Document –
— START —

Monday, March 14, 2016

The End of Sorrow...

Much of my life has been spent in sorrow.

Only recently have I come to better understand the reason I feel the way I do, and understand that sorrow is an unnecessary burden.

Let me explain...

I have always felt an internal loneliness. I can remember, when I was very young, thinking that it is truly unfortunate that you couldn't see through the eyes of others. As an adult I think about why a young person would want that ability. Only recently did it become apparent that I wanted that ability so I could change myself. I wanted to understand what others saw so that I could become what they wanted me to be. I now understand that I was trying to find love and acceptance from others. What I have come to realize is that these are things that come from within.

There are adages, that while trite, convey old truths. Plato said "know thyself". I'm pretty sure that it was my mother who said that you need to love yourself before expecting anyone else to love you. Both of these concepts have the same core. That you must first understand yourself, and in doing so, you open yourself to knowing others.

Recently, a relationship that I held very dear foundered. I became overwhelmed with sorrow at the loss. As I struggled to control my sorrow, I found the philosophy of Buddhism.The timing was perfect, because in my sorrow I was ready to start thinking differently.

What I began to understand is that my sorrow was suffering, and the the suffering was derived from the impermanence of life. I was trying to hold on to all of the experiences of that relationship as if they were more than just memories. I wanted to own the past, and manipulate the future in such a way that things would never change.

— END —

Extracted records –

— START —

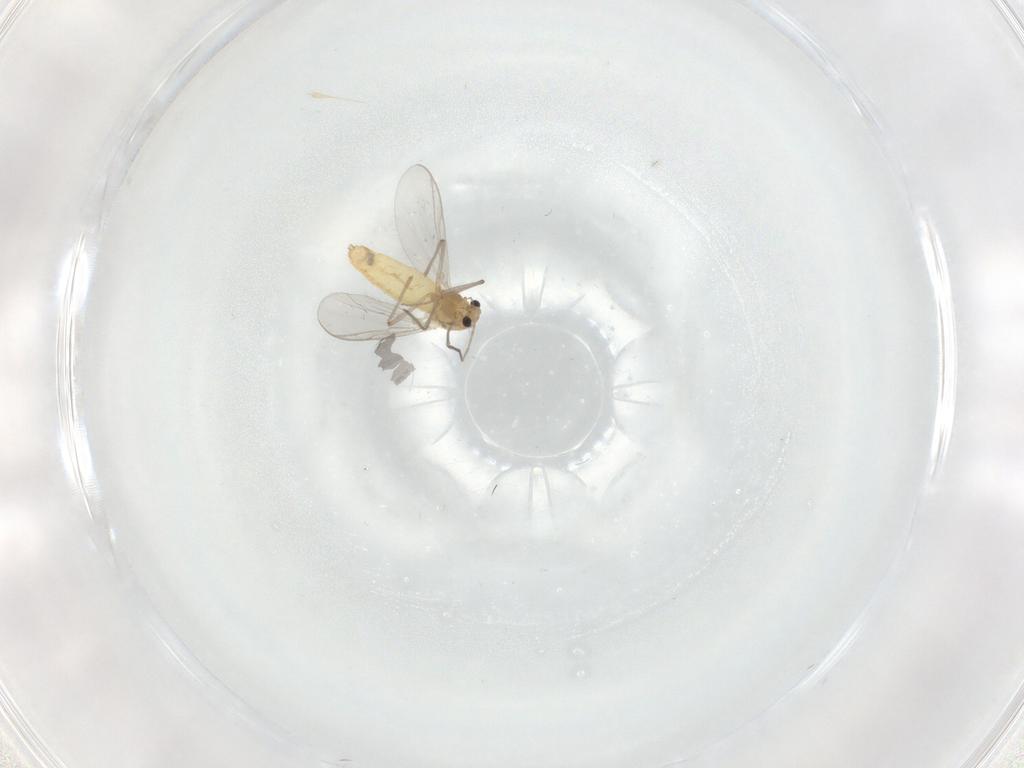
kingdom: Animalia
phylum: Arthropoda
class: Insecta
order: Diptera
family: Chironomidae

— END —

Exercise task A –
Answer these about the post on sorrow:
(i) Whom does the writer quote as saying "know thyself"?
(ii) What did the writer find while struggling to control sorrow after a dear relationship foundered?
(iii) When very young, what did the writer think was truly unfortunate?
Exercise task B – Pick up the post on sorrow after its final sentence and keep writing it.
The data stands apart from the post on sorrow.

Exercise result A –
(i) Plato
(ii) The philosophy of Buddhism
(iii) That you couldn't see through the eyes of others

Exercise result B –
In a way, impermanence is obvious. It's part of daily life. Everything moves from the present to the past. Obviously, I can't eat the sandwich that I ate yesterday. On that level impermanence is universally accepted. However, when it comes to people, and love and relationships, impermanence is more difficult to accept.

I wish I had the wisdom to explain why impermanence in relationships is so difficult to navigate. I can only speculate that the greater the perceived value the more difficult the disconnect. With love there is a surrender of self, and acceptance of connection. When the connection weakens or breaks then the instinct is to search for answers. The acceptance of impermanence is the only real answer.

Appreciate the past for all of the joy it brought, and don't surrender yourself to the sorrow of impermanence.

I hope that the in the future I do better in being present in my relationships. I don't want to get stuck searching for yesterdays joy. I want to make new memories, but even more, I want my friends and loved ones to stay with me because I offer a happy future. The only way that is possible is to accept the past, live in the present and not worry for the future.

Peace my friend. Thanks for being.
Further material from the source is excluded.